◆ Problem statement: Below are some records. Reproduce them exactly from their first line through the line with "Comissão de Psicologia Jurídica", inclusive.

□ □ □ □ □ □ □

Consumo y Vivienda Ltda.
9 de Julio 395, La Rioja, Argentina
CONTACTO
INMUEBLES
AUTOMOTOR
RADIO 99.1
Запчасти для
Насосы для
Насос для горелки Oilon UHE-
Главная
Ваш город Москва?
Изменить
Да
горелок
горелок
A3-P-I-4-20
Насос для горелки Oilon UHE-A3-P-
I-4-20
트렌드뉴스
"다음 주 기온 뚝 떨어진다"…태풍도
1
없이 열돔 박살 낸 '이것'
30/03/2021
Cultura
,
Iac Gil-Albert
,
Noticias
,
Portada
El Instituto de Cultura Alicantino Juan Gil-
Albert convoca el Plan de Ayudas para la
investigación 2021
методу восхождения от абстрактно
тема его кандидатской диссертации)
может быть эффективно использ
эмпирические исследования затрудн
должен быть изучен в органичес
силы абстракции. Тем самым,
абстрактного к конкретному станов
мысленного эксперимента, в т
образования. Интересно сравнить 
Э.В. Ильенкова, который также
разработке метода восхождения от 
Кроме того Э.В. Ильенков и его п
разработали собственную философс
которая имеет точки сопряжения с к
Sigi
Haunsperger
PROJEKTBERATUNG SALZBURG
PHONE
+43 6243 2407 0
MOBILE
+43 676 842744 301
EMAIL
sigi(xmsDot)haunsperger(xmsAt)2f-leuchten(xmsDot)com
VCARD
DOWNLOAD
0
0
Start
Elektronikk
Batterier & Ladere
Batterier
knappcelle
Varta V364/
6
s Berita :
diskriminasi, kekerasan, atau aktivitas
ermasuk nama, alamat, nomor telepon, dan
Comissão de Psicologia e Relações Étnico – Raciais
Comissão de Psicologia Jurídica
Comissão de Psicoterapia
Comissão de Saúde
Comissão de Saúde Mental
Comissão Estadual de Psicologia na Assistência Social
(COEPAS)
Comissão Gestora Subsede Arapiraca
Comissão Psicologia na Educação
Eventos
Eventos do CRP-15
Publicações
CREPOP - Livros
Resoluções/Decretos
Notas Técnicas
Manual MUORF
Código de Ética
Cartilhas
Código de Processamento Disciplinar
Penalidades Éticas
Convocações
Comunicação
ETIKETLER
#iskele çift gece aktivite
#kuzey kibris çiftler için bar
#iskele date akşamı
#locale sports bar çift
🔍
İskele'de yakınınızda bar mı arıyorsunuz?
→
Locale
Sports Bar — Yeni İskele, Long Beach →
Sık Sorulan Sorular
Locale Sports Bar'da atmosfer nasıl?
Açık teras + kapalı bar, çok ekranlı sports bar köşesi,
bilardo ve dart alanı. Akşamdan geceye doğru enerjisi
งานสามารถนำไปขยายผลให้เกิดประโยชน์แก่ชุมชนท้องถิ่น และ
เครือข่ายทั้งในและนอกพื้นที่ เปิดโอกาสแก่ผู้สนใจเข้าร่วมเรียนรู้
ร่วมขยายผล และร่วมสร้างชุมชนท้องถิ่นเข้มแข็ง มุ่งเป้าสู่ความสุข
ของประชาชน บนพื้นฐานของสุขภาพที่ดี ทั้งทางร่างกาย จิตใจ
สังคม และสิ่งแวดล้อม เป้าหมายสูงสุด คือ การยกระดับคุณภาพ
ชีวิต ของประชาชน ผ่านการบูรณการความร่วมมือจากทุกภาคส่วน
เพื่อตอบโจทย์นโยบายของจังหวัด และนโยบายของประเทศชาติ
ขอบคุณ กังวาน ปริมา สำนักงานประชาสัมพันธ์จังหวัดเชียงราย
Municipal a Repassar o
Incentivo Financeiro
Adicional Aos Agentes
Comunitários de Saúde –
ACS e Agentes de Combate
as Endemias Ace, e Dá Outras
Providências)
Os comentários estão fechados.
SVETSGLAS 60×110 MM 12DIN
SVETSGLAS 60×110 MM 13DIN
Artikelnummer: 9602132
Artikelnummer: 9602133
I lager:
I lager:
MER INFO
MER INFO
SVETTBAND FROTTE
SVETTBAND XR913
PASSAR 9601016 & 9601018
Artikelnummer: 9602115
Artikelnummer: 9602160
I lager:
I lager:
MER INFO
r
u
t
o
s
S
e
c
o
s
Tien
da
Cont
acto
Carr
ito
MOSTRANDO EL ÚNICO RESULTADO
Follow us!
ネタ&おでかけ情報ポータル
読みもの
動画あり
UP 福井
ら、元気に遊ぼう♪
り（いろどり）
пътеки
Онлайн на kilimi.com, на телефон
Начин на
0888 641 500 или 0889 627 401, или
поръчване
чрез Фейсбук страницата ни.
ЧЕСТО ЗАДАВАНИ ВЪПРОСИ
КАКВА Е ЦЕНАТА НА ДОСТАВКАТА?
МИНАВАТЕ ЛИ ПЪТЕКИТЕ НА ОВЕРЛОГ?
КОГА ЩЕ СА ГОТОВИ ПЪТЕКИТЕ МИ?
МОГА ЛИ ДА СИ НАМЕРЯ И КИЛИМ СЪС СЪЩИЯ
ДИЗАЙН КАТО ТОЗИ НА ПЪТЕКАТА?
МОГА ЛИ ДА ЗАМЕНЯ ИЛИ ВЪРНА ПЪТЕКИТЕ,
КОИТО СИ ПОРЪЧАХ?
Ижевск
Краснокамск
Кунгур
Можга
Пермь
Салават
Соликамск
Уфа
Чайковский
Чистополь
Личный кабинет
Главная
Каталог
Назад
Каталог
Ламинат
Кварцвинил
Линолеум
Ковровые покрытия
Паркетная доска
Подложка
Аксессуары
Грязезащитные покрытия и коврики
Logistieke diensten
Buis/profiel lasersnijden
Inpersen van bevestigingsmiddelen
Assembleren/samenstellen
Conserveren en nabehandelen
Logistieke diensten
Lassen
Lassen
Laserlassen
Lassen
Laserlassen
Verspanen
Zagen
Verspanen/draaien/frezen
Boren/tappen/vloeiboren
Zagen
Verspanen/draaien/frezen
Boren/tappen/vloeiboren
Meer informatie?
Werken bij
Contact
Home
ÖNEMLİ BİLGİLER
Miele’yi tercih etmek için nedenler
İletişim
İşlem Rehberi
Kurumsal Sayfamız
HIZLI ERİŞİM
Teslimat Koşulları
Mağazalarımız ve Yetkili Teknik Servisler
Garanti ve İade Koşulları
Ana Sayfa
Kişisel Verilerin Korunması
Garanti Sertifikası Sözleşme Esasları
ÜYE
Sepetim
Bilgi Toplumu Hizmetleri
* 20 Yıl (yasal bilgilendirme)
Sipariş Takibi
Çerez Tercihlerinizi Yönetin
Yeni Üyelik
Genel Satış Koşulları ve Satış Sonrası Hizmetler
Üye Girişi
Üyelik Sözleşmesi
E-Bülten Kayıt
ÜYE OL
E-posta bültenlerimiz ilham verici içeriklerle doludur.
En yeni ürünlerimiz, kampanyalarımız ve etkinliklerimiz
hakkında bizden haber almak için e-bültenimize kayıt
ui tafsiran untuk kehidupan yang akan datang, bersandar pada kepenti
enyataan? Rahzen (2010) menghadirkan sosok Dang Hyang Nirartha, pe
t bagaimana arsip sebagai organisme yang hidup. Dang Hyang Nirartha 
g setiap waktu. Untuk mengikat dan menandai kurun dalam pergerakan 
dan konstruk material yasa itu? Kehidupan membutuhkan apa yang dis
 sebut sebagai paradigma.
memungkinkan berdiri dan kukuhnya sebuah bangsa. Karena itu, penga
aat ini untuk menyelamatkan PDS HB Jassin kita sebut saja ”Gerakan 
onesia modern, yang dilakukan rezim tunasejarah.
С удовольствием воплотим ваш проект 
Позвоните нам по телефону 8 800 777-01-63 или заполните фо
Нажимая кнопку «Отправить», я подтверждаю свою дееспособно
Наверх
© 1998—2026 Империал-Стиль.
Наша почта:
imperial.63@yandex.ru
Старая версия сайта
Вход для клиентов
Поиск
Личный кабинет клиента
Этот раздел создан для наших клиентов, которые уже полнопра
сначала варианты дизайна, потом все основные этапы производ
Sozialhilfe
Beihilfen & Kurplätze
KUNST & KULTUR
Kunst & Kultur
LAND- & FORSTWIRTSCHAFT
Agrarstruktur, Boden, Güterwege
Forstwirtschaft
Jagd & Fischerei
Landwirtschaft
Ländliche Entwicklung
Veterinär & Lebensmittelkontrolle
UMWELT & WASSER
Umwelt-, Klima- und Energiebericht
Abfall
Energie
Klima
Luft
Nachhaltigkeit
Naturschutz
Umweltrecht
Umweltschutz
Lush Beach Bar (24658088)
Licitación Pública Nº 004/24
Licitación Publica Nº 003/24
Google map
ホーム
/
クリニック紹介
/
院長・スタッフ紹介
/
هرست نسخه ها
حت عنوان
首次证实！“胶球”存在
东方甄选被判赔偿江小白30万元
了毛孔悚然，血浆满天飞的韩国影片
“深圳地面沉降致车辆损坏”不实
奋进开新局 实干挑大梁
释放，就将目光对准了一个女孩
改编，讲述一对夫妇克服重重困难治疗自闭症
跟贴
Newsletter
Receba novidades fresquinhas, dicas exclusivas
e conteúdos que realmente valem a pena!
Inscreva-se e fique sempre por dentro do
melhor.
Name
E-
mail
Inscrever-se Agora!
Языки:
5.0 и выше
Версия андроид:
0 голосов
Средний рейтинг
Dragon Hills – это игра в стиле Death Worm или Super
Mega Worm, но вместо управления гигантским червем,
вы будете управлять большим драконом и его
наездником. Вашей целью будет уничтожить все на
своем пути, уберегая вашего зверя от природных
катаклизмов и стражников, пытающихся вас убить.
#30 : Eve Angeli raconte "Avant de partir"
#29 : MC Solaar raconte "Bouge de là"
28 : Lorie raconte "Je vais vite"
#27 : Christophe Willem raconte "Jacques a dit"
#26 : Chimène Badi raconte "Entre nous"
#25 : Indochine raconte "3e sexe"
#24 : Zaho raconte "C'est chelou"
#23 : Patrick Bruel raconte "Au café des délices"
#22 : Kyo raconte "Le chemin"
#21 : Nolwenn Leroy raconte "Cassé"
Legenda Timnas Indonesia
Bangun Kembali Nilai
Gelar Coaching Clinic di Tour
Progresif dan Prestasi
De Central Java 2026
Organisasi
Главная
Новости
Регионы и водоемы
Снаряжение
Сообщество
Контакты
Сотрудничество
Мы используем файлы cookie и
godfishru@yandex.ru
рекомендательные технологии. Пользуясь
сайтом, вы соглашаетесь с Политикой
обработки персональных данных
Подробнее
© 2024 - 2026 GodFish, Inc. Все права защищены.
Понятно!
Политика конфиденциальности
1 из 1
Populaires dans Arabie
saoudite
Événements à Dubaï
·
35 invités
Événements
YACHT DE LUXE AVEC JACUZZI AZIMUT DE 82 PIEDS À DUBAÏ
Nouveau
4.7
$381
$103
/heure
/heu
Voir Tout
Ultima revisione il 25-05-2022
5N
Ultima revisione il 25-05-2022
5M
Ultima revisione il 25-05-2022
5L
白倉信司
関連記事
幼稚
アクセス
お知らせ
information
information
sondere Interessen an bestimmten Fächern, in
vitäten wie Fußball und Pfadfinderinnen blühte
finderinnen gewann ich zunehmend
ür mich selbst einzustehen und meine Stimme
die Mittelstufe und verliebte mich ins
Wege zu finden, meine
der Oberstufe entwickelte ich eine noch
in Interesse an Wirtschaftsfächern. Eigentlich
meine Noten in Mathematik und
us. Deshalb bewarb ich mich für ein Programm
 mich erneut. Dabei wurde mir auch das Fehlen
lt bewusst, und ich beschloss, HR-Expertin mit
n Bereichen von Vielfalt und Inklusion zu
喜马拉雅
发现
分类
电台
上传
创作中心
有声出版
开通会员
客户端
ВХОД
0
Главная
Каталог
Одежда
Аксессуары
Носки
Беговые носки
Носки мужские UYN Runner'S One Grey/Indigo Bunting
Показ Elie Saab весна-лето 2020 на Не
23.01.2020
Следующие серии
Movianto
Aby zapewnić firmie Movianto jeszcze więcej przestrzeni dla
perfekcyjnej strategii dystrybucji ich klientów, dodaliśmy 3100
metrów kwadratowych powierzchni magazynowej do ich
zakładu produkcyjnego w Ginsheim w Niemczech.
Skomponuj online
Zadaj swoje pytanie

□ □ □ □ □ □ □

◆ Answer:
Consumo y Vivienda Ltda.
9 de Julio 395, La Rioja, Argentina
CONTACTO
INMUEBLES
AUTOMOTOR
RADIO 99.1
Запчасти для
Насосы для
Насос для горелки Oilon UHE-
Главная
Ваш город Москва?
Изменить
Да
горелок
горелок
A3-P-I-4-20
Насос для горелки Oilon UHE-A3-P-
I-4-20
트렌드뉴스
"다음 주 기온 뚝 떨어진다"…태풍도
1
없이 열돔 박살 낸 '이것'
30/03/2021
Cultura
,
Iac Gil-Albert
,
Noticias
,
Portada
El Instituto de Cultura Alicantino Juan Gil-
Albert convoca el Plan de Ayudas para la
investigación 2021
методу восхождения от абстрактно
тема его кандидатской диссертации)
может быть эффективно использ
эмпирические исследования затрудн
должен быть изучен в органичес
силы абстракции. Тем самым,
абстрактного к конкретному станов
мысленного эксперимента, в т
образования. Интересно сравнить 
Э.В. Ильенкова, который также
разработке метода восхождения от 
Кроме того Э.В. Ильенков и его п
разработали собственную философс
которая имеет точки сопряжения с к
Sigi
Haunsperger
PROJEKTBERATUNG SALZBURG
PHONE
+43 6243 2407 0
MOBILE
+43 676 842744 301
EMAIL
sigi(xmsDot)haunsperger(xmsAt)2f-leuchten(xmsDot)com
VCARD
DOWNLOAD
0
0
Start
Elektronikk
Batterier & Ladere
Batterier
knappcelle
Varta V364/
6
s Berita :
diskriminasi, kekerasan, atau aktivitas
ermasuk nama, alamat, nomor telepon, dan
Comissão de Psicologia e Relações Étnico – Raciais
Comissão de Psicologia Jurídica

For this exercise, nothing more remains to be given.